The Past

3 of 16
The Past
320 pages; Harper
Inheritance and intimacy are the themes of Tessa Hadley's The Past, a novel so evocative of summer and adolescence that to read it is to reexperience the deep languor and longing of those days. It's the story of four adult siblings who return to their childhood home in the English countryside for three weeks to decide whether to restore the crumbling vicarage where they were raised by their grandparents after their mother's death or sell it and risk losing their most precious memories. 

The Cranes are Harriet, who in her 50s wonders whether it's too late for love; Alice, uninhibited and artistic; Fran, a teacher and mother of two; and Roland, an accomplished and confident philosophy professor. When they come together, they inevitably regress—turning once again into motherless children jockeying for each other's attention, reopening old wounds, and then scrambling to smooth things over. Two newcomers—Kasim, the son of Alice's ex-boyfriend, and Pilar, Roland's stylish Argentine bride—add sexual intrigue to the volatile mix.

For the reader, there is great pleasure in the micromoments of conflict followed by connection: "They knew one another so well, all too well, and yet they were all continually surprised by the forgotten difficult twists and turns of one another's personalities, so familiar as soon as they appeared."

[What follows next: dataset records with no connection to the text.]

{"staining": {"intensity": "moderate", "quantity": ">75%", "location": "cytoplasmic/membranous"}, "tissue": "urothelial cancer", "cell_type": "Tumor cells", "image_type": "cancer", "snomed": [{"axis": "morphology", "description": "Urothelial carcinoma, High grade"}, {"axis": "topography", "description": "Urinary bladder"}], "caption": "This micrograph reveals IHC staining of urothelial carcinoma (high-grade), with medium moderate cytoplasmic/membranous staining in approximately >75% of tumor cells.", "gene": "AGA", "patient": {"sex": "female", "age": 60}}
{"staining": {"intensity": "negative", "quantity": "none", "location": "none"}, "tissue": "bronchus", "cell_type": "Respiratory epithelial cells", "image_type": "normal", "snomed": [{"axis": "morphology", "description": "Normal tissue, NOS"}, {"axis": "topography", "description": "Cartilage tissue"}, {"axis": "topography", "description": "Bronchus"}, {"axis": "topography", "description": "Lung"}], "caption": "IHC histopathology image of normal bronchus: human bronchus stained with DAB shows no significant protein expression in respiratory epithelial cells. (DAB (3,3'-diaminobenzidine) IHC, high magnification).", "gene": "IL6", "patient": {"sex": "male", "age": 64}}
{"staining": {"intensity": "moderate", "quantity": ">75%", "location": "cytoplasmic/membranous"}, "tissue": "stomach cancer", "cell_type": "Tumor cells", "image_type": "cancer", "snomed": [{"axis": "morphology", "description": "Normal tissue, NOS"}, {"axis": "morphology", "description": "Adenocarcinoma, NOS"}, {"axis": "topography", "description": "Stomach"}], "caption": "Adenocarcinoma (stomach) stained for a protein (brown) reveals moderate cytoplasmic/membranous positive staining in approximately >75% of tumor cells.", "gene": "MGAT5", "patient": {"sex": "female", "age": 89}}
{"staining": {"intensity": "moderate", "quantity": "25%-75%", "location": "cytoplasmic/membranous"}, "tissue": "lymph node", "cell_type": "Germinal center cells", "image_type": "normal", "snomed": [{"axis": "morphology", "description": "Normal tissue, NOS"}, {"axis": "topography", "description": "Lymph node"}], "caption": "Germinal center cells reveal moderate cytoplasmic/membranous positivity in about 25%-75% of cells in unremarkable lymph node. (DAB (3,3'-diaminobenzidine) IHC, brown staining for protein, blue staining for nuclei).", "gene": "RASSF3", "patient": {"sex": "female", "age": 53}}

The book's title hints at some momentous event lurking in the clan's history, one they need to comprehend in order to heal at last. Instead, we come to understand that the past—for them and for us—is merely yesterday's present: ordinary, at times beautiful, and tragic too, a complicated ghost hovering at the edges of our lives. And it is that revelation that elevates the novel, deepening our own understanding of what shapes us.